Saturday, December 13, 2008

Don't worry, there's also the Potty Pass



"Mom, don't worry," my son reassured me last night. "There's also the Potty Pass."

"YOU are DEPENDING on THAT to pull up your Biology grade in FRESHMAN year?" asks his sister, her jaw hitting our limestone floor. "Mom, your son won't graduate from high school and that's that!"

My daughter, the drama and dance queen, is back after her first quarter at Northwestern University. Her AP BIO grades in high school wouldn't have got her the Nobel but, wait a minute, we're talking about bombing freshman year.
She always refers only to her Freshman and Sophomore years.

"In Freshman year, you can't get anything but A's."
"In Freshman year, which idiot bombs Biology?"
"10th grade math, Trig Honors, is such a joke. It's for babies."
"Sophomore English? I slept through it."

But when I say, "Sweetie pie, come here, let's talk about 11th grade," she's nowhere to be seen. Has she apparated to Chicago? Because I've been looking and I can't find the broom.

In our home, subjects like grades spark spontaneous combustion and allergic reactions. Sometimes they bring on the flu–or, as in my daughter's case, the floo powder. And at most Indian-American homes–assuming we're talking about the sane, everyday-fare Indian–the day begins and ends with looking at something called THE ONLINE GRADING SYSTEM.

At most high schools, parents have access to their kid's grades through the school website. The access to the system is password protected. This is typically accessible to parents until 11th grade at which point your kid will go in and keep switching the password on you many times over exactly around the time the progress report is due to come out.

The online grading system is how I power up and end my day. My morning cup of French Roast from Cupertino's potent Roasted Coffee Bean in hand, I turn on THE SYSTEM. I don't need breathing exercises from my Art of Living workshop any more. My son's grades keep me in shape.
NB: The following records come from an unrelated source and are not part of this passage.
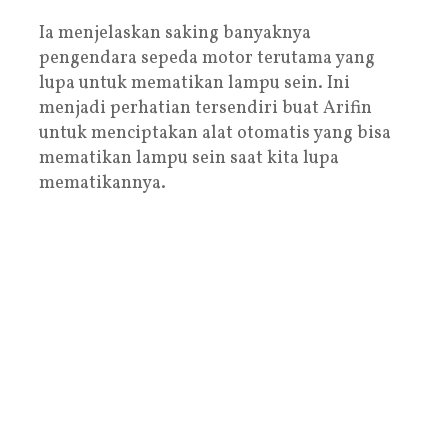
Ia menjelaskan saking banyaknya
pengendara sepeda motor terutama yang
lupa untuk mematikan lampu sein. Ini
menjadi perhatian tersendiri buat Arifin
untuk menciptakan alat otomatis yang bisa
mematikan lampu sein saat kita lupa
mematikannya.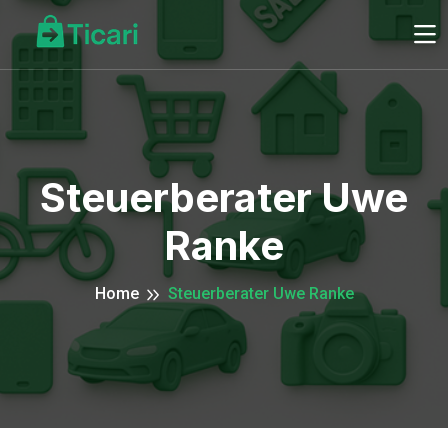
Steuerberater Uwe
Ranke
Home
Steuerberater Uwe Ranke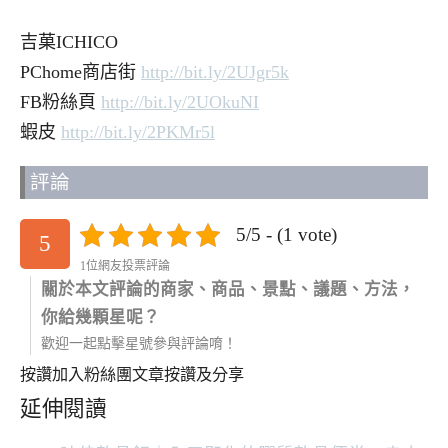
吉菓ICHICO
PChome商店街
http://bit.ly/2UJgr5k
FB粉絲頁
http://bit.ly/2UOkuNI
蝦皮
http://bit.ly/2PKMr5l
評論
5/5 - (1 vote)
5
1位網友投票評論
關於本文評論的商家、商品、景點、議題、方法，
你給幾顆星呢？
歡迎一起點擊星號參與評論唷！
按讚加入粉絲團
文章按讚及分享
延伸閱讀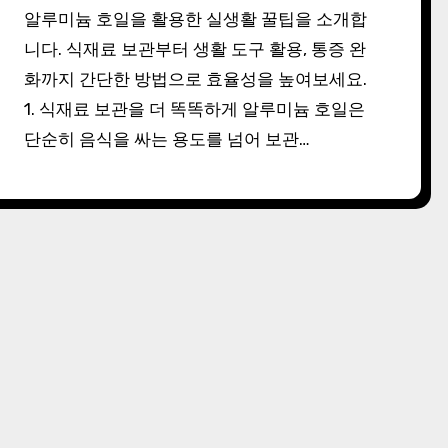
알루미늄 호일을 활용한 실생활 꿀팁을 소개합
니다. 식재료 보관부터 생활 도구 활용, 통증 완
화까지 간단한 방법으로 효율성을 높여보세요.
1. 식재료 보관을 더 똑똑하게 알루미늄 호일은
단순히 음식을 싸는 용도를 넘어 보관…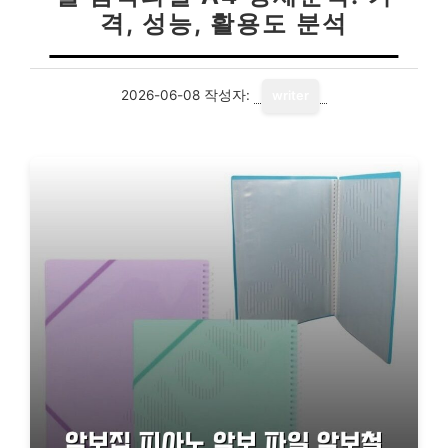
격, 성능, 활용도 분석
2026-06-08
작성자:
writer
I inhale sharply as I type in my password, hold for around 30 seconds and release when I see that the grades are on the other side of the B mountain.

Of all his numbers, his Biology grades give me the hot flashes month after month. The labs seem low on oxygen. When the marker for his labs points to zero again and again, I tell my son I'm feeling the onset of the Vaso-Vagal syndrome.

He's concerned, he's such a good boy. "Mom, don't worry. I forgot to put the date. You get a zero until you put the date back in. I'll handle it."

Another time he ponders the situation as if he were Gregor Mendel. "Mmm...it must be a technicality. I may have forgotten to write my name on the top right hand corner of the paper. So I'm sure my paper's in the "No-name" bin. I'll handle it right away."

Ye another time, he muses: "There's something wrong with the Scantron system. Look how I'm acing the essays."

And that's how, as we inch towards the end of the semester mark, our son has begun to bet on the proper functioning of his urethra: if he doesn't take a bathroom break, he will get an additional 10 points. (And that's not forgetting the Kleenex points: if you bring a box of tissues, add 10 more points to your Diffusion lab)

But look at the bright side, friends. When your biology grade depends on holding your bladder for eighteen straight weeks, you know your career choice likely lies in Economics, Chemistry, French, Music, Math, English or Physics. Or Driver's Ed.

High school is about finding what you want to do in your life. The potty pass is taking us closer than ever before to finding the truth.